[DOCUMENT EXCERPT — start]

You can skip the if/end text by using &&, like so:
const DEBUG = false
function test()
DEBUG && println("out")
2+2
end
julia> @code_llvm test()
define i64 @julia_test_62881() #0 !dbg !5 {
top:
ret i64 4
}
Since DEBUG is const, the printing doesn’t get compiled into the function and there is no overhead. I’m not sure if there’s any advantage to a macro approach, but this is easier for me since I still haven’t figured out metaprogramming.
For this current project, I’ve found the function foo(...;verbose=true) option the most nice to use.
I haven’t yet checked to see how time is wasted (or looked for any type instability gremlins), but it’s a definite benefit when using these functions in the REPL to have a ‘verbose’ option, much like a unix program on the command line.
Based on my understanding, if you define the parameter to have a default value, 2 versions of the function gets compiled: One with the default and another with the parameter as a variable. I was hoping that for the case where the value is not specified and it used the default, it would see the default as a constant and optimise like in a slightly modified version of @aaowens ’ example, however it doesn’t seem to be the case:
julia> @inline function test(verbose=false)
verbose && println("out")
2+2
end
test (generic function with 2 methods)
julia> @code_llvm test()
julia> @code_warntype test()
...
unless false goto 8
...
julia> @code_warntype test(true)
...
unless verbose::Bool goto 7
...
Without the @inline it just sets the value and calls the other version which now takes a value. With @inline macro, it half propagates through into the specific version of the function now generated for the case of test(), but the branch still remains.
i would probably think toward adding a log receiver parameter of type ::IO. to provide the default nolog behavior, i would create a type
immutable Discard <: IO end
@inline print(::Discard, etc...) = nothing
and also whatever other methods needed, and then having
function myfunc(params; log::IO = Discard())
if your only problem is not polluting production code with log, this does that. the only drawback is that you can’t turn on logging with some global flag, but have to actually pass a parameter, and then pass it further down the line as functions call each other.
I doubt the overhead is a big deal in any reasonable application, but I looked into it. It turns out that the overhead disappears with a specialization to unsafe_write and a small optimization to write which aids inlining. See https://github.com/JuliaLang/julia/pull/20830 for details.

[DOCUMENT EXCERPT — finish]
[ENTRIES SUPPLIED — start]

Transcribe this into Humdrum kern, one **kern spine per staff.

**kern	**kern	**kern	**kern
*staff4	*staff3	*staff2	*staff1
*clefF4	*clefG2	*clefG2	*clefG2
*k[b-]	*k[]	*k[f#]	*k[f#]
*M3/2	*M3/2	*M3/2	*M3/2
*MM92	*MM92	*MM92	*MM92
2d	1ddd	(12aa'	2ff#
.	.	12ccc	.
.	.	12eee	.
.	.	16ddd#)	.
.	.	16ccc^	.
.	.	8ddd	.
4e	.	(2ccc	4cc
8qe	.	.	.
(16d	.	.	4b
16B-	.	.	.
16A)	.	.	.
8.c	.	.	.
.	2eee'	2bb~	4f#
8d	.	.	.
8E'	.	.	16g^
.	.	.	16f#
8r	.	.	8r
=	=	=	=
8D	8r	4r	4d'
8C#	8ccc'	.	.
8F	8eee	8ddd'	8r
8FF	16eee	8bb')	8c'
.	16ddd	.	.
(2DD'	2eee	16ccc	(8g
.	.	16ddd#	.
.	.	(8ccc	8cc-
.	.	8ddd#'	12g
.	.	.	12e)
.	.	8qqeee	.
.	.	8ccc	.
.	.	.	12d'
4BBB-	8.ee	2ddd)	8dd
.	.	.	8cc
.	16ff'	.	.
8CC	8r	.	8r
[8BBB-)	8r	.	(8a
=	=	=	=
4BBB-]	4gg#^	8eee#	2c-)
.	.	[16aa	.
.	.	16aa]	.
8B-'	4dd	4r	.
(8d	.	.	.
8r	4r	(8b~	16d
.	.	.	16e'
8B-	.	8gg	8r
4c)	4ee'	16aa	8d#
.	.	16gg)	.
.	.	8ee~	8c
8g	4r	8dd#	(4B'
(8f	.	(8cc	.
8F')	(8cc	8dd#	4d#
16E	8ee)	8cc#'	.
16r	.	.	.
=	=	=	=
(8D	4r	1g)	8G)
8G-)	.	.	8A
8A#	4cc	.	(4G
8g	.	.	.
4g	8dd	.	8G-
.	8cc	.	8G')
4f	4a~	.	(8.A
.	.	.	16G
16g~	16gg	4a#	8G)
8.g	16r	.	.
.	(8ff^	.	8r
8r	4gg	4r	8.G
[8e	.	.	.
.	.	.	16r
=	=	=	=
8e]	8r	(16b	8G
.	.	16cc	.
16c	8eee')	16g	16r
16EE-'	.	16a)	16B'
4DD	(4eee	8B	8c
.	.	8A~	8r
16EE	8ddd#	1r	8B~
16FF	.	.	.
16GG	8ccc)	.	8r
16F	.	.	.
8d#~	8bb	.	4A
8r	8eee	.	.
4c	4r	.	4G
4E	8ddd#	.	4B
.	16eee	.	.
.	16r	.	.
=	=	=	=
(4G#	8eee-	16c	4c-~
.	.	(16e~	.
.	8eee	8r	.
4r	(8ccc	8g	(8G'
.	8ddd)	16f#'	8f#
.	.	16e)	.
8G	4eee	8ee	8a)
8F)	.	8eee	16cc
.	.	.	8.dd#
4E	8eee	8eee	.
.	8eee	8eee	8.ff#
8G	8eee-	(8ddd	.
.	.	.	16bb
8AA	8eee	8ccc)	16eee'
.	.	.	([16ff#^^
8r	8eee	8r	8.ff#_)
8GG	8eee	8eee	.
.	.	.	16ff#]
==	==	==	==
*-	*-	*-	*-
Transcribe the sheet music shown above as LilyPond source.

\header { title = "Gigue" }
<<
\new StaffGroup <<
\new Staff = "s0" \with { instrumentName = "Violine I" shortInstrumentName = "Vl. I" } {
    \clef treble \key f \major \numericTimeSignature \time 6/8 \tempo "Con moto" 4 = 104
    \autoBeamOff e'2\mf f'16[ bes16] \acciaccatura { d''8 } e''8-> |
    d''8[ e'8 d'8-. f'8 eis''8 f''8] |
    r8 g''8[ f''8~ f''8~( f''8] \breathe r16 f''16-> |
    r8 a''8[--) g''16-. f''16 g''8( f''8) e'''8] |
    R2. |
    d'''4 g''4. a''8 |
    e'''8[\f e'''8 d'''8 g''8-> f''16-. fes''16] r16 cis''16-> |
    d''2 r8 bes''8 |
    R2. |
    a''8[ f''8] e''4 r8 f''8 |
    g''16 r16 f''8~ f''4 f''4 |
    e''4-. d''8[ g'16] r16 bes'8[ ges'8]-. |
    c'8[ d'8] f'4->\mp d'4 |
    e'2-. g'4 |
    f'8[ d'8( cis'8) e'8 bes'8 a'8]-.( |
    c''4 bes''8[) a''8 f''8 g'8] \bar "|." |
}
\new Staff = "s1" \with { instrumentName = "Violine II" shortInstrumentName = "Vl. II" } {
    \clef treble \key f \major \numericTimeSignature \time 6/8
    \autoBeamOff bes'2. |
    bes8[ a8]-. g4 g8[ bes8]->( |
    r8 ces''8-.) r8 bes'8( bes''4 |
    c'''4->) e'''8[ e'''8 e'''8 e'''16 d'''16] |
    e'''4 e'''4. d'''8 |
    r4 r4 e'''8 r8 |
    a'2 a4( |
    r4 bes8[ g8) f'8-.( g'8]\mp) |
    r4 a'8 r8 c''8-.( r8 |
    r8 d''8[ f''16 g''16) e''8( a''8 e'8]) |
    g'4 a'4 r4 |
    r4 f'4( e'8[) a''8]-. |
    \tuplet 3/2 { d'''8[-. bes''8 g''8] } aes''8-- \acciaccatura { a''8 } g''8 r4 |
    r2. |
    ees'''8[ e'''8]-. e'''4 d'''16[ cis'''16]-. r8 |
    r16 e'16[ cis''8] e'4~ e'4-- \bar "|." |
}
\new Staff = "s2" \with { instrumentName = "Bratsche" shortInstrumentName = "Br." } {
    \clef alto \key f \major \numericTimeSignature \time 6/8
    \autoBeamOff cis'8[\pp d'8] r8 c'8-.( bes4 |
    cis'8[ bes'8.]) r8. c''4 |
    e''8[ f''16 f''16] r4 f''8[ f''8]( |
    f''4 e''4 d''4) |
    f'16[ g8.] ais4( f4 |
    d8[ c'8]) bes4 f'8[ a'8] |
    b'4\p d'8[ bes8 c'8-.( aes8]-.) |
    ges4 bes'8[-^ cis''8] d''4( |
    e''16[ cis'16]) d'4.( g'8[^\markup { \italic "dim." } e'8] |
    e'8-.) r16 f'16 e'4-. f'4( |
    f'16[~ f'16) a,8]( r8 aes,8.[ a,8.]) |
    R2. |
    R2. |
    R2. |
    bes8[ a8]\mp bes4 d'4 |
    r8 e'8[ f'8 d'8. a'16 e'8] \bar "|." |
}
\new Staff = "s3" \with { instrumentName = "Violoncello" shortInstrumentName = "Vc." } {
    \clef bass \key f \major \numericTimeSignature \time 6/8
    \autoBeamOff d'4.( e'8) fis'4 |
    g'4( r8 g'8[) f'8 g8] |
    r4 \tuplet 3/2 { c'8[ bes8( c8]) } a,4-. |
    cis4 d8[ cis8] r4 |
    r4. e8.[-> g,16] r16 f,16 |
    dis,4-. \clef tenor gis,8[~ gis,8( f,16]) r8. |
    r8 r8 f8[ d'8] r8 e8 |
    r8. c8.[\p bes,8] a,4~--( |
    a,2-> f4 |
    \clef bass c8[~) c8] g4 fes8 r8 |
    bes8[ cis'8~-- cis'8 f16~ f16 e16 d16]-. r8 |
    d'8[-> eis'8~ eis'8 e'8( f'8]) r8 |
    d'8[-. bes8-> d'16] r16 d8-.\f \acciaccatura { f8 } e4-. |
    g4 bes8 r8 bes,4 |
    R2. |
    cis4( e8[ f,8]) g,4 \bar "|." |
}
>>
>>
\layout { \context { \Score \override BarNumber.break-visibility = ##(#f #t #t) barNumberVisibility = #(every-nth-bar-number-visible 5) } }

[ENTRIES SUPPLIED — finish]

**REQUIREMENT:** From the Julia debug-printing discussion above, set down word for word the part that opens with the words containing "Without the @inline" and closes with "call each other.".

**RESPONSE BELOW:**
Without the @inline it just sets the value and calls the other version which now takes a value. With @inline macro, it half propagates through into the specific version of the function now generated for the case of test(), but the branch still remains.
i would probably think toward adding a log receiver parameter of type ::IO. to provide the default nolog behavior, i would create a type
immutable Discard <: IO end
@inline print(::Discard, etc...) = nothing
and also whatever other methods needed, and then having
function myfunc(params; log::IO = Discard())
if your only problem is not polluting production code with log, this does that. the only drawback is that you can’t turn on logging with some global flag, but have to actually pass a parameter, and then pass it further down the line as functions call each other.